Note, I think --p-discard-untrimmed will discard any sequences without all 4 adapters being found. There should be no reverse compliments in your data, again, unless they are mixed reads.
So, you should keep more data with only using the --p-front-* flags.
There were two additional lines missing from the code snippet I put earlier but, seem to be determinant for the trimming - --wild-cards for both reads and adapters.
So, I decided to remove the --adapters parameters, as suggested by @SoilRotifer and performed 2 different analysis:
One without the --wild-cards argument - meaning N's are not considered for the matching: Reads_full_cutadapt_log_norev.txt (550.9 KB)
With the --wild-cards, the first sample gets the 13,503 forward and 18,529 reverse events with adapters that were trimmed. However, there is still 77% of the reads discarded due to not be trimmed - is this still a valid indication that primers have yet to be removed?
It could also been that cutadapt was previously run but, without --wild-cards arguments, which would mean the reads we got from the service were lacking trimming of reads with N's in the primer areas. However, this would mean we would have variability in the sequence size (properly trimmed and untrimmed), which we don't have...
Maybe I am overthinking this but, the quality profiles seem a bit odd, specially the reverse - the drops in quality go up to 25 bp's!
Interesting. I wonder if your reads are in fact in mixed orientation? Perhaps try the approach I linked where you use the --p-front-* flags with the primer and its reverse compliment?
I wonder if the low quality scores at the beginning are the culprit? Perhaps alter your primer sequence for the forward read to, YCAGCMGCCGCGGTAA, and the reverse to TACNVGGGTWTCTAAT.
If neither of these work, then you can simply use the trim / truncation options from DADA2 / deblur, and forgo the cutadapt trimming?
The results are rather similar, mainly because the reads with the reverse complements are residual (~ tens of reads).
For me, that's the final alternative, no doubt. But I am a bit afraid of starting to cut in the beginning and that having a negative impact in the overlap of reads (Reverse would already be around 26 bp).
Finally, as an additional information, I have just gotten the information these samples were sequenced in a NextSeq 2000 machine.
It was worth a shot ... The other option would be to change the cutadapt --p-error-rate to a higher value. But that might lead to spurious trimming.
Trimming at the 5' (beginning) end will not have an effect on merging. It is the trimming at the 3' end that will have an effect, as that is the region that needs to overlap with the other read for merging.
If cutadapt is not working I'd suggest simply trimming 10 bases of the 5' end of the forward read, and ~40 bases of the 5' end of the reverse read, in addition to any 3' trimming you think is appropriate. Then denoise / merge. If that does not work, then you may simply need to use only the forward reads, which is also a common approach.

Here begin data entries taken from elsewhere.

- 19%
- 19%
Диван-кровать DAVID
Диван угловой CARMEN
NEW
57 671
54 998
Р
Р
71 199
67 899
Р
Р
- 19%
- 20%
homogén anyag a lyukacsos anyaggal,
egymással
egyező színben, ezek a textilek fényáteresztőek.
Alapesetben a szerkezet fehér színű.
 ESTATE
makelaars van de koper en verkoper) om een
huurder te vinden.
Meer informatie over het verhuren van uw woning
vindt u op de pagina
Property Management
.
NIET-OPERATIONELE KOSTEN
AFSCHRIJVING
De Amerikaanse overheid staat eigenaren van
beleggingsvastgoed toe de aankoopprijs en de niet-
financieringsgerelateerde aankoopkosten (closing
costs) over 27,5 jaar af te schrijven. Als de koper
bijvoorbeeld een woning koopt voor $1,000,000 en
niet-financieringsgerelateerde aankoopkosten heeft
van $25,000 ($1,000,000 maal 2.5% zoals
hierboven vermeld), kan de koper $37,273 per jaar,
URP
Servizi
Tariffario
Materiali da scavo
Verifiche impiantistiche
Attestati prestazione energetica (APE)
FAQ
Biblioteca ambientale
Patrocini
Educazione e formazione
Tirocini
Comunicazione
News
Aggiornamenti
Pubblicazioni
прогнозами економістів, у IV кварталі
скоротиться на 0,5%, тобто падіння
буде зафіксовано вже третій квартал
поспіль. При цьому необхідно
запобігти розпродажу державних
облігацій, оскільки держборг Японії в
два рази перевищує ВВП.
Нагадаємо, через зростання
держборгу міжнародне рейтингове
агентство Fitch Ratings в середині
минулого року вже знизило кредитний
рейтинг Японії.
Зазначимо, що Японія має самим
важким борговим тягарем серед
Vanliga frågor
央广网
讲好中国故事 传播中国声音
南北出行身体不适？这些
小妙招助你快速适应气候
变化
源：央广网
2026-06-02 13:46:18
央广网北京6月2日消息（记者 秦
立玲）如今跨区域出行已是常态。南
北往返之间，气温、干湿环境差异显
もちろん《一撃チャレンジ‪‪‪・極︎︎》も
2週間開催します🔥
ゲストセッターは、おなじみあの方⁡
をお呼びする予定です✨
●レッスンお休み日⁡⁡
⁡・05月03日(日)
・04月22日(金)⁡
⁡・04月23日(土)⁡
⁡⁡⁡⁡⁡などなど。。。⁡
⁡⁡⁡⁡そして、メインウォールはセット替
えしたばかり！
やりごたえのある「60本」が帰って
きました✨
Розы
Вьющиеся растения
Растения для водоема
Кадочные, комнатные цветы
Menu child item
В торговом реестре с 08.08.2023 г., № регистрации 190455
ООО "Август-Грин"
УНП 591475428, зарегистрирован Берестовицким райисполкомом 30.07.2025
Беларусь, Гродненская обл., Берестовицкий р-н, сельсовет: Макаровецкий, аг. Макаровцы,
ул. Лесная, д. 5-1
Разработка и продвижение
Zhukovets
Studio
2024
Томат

I was also wondering - with this quality profile, and considering your trimming suggestions, doesn't this also means that these results may hinder the use of this run with data from other runs? (this is an ongoing project, so we will receive samples continuously).
I am asking this since we will have shorter ASV's than for other runs with better quality, and that may impact diversity and abundance metrics no?
Sadly yes, as this will affect how the ASVs are generated. ideally you need to process each run similarly. Worst case scenario would be to re-prep / sequence these samples, or discard them all together.
Yes these will impact your comparisons, you'll not be able to combine this data with other data as they will be "seen" as very different ASVs. Essentially, behave as if they are different amplicons, and result in these communities looking very different from everything else. Do you have an example of other runs that worked? If so, what settings were used for those samples?